■ **Task statement**
Rewrite the lines below as a JSON list of strings, one string per line, leaving out the blank lines.

■ **Source data**
———

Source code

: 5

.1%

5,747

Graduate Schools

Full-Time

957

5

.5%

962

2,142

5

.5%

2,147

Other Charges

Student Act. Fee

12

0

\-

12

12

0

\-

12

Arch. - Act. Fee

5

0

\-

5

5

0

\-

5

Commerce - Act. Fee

———

■ **Answer for the task**
[
  "Source code",
  ": 5",
  ".1%",
  "5,747",
  "Graduate Schools",
  "Full-Time",
  "957",
  "5",
  ".5%",
  "962",
  "2,142",
  "5",
  ".5%",
  "2,147",
  "Other Charges",
  "Student Act. Fee",
  "12",
  "0",
  "\\-",
  "12",
  "12",
  "0",
  "\\-",
  "12",
  "Arch. - Act. Fee",
  "5",
  "0",
  "\\-",
  "5",
  "5",
  "0",
  "\\-",
  "5",
  "Commerce - Act. Fee"
]